Gildo Volpato
Sinais de inovação nas práticas pedagógicas de profissionais liberais professores (6)
Hoje escrevo o último texto de uma série que iniciei há seis semanas, em que apresento o resultado de um estudo sobre sinais de inovação nas práticas pedagógicas de advogados, engenheiros e médicos professores universitários. O quinto sinal de inovação encontrado chamei de Ruptura com a sisudez/apatia na sala de aula.
A tristeza e a apatia, bem como a "seriedade", combinam historicamente com os espaços onde se promove a educação formal, seja na escola ou universidade. Há muitos séculos o ensino vem sendo orientado para o futuro, buscando-se formar homens adaptados e utilizáveis para as diversas sociedades humanas. Conforme Moacir Gadotti, é como se dissesse ao estudante: "Fique tristinha aí agora (...) a escola tem que ser triste mesmo, porque amanhã é que você vai se encher de contentamento. Hoje, a escola tem que ser triste, sisuda, porque o saber é uma coisa muito difícil de se adquirir. É amanhã que você vai ter a recompensa pela tristeza de hoje. Você tem que adiar a sua alegria para depois da escola". Albert Einstein já dizia que quem recebe o ensino deveria recolhê-lo como um dom inestimável, mas nunca como uma obrigação penosa.

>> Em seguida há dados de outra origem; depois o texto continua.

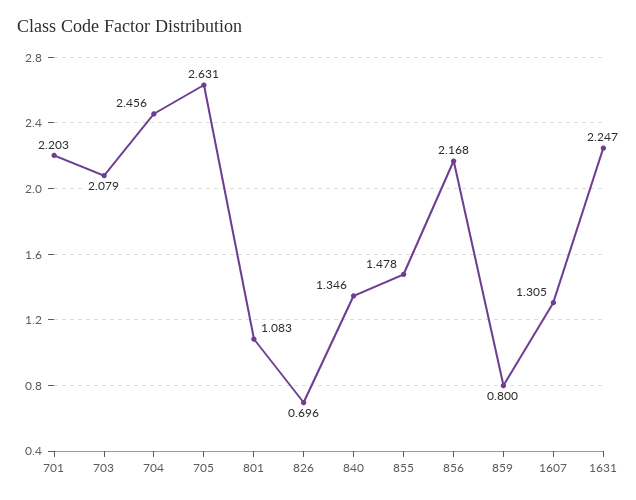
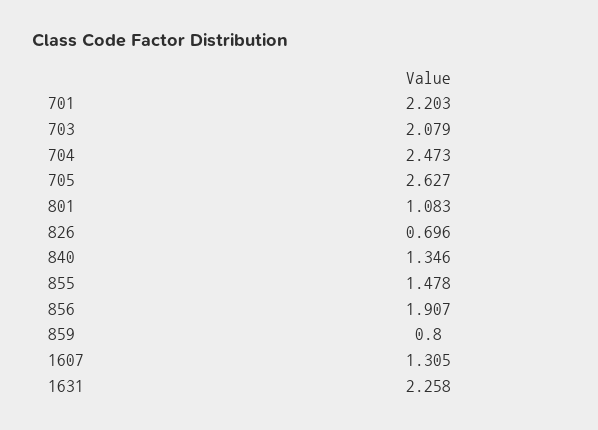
704: 2.456 -> 2.473
705: 2.631 -> 2.627
856: 2.168 -> 1.907
1631: 2.247 -> 2.258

Principalmente nas últimas décadas, a discussão em torno da educação também se dá em torno da necessidade de mudanças de métodos e das relações pedagógicas. Conforme Snyders, "mesmo que ainda quase não se diga que educar é ir em direção à alegria, afirma-se, menos que antigamente, que educar é ir contra a alegria".
Paulo Freire fala que a tristeza da escola termina por deteriorar a alegria de viver, e diz: "Há esperança de que professor e alunos juntos podemos aprender, ensinar, inquietar-nos, produzir e juntos igualmente resistir aos obstáculos à nossa alegria".
Na entrevista, os alunos trataram de diferenciar o professor referência em seus cursos de graduação "pela empolgação em vir dar aula, sempre dizendo: 'Vamos lá, vamos de novo!' Tinha um que chegava, botava slides... parecia uma obrigação vir dar aula" (aluna da Medicina). "Pode estar morrendo de cansaço, mas ele chega aqui na aula e se renova" (aluno da Engenharia). "Tem que estar aqui por gostar, por amor à profissão" (aluno do Direito). Um professor do curso de Direito disse: "O professor não pode cair no marasmo de abrir um código, sentar e falar de forma que numa distância de três metros não dá para escutar. Ele tem que imprimir um ritmo, mudar o tom de voz, chamar a atenção. Tem que dar dinamismo para o aluno aprender. Não dá para o aluno ficar como ouvinte durante três horas. Tem que motivá-los a participar".
Pedro Demo ratifica esta ideia ao mesmo tempo em que faz um alerta: "É importante oferecer aulas prazerosas, evitar o cansaço desnecessário, envolver os alunos, mas isto não quer dizer alegria do bobo alegre (…). Tudo fica mais fácil se o professor for figura divertida, mas isso não é da essência; pode facilmente ocorrer que os alunos se divirtam mais do que aprendam". Uma professora do curso de Engenharia disse: "Gosto muito de estar em sala de aula. Essa alegria que eu tenho contagia os alunos de alguma forma", o que é muito positivo.
Os professores que entrevistei se preocupam em manter os alunos atentos, interessados, por entenderem ser fundamental para a aprendizagem, e isso aumenta quando se trata de alunos de cursos noturnos. Um professor do curso de Engenharia disse: "Sempre fico preocupado em tornar a aula dinâmica, motivar os alunos, de passar coisas práticas que despertam o interesse deles. O curso é noturno e a gente tem essa preocupação de não deixar eles mais cansados, com sono, aí a gente se movimenta mais". A simpatia do professor também é levada em conta. Uma aluna da Engenharia assim se expressou: "Ele é simpático, não é aquele professor carrancudo, aquele que tu fica com medo de falar as coisas".
Os professores procuram fazer algo que motive os alunos para que se engajem na aula, principalmente quando se trata de processos de aprendizagens mais exigentes. Também a emoção é desejável, se for para investir mais a fundo na presença altamente participativa dos alunos.
O mais importante é que esses esforços dos professores, embora ainda não tenham força para mudar as macroestruturas, produzem uma ruptura com as práticas habituais de sala de aula, qualificando o processo de formação na medida em que estão voltados a um só objetivo: fazer com que os alunos aprendam e internalizem os conhecimentos de forma mais significativa e prazerosa.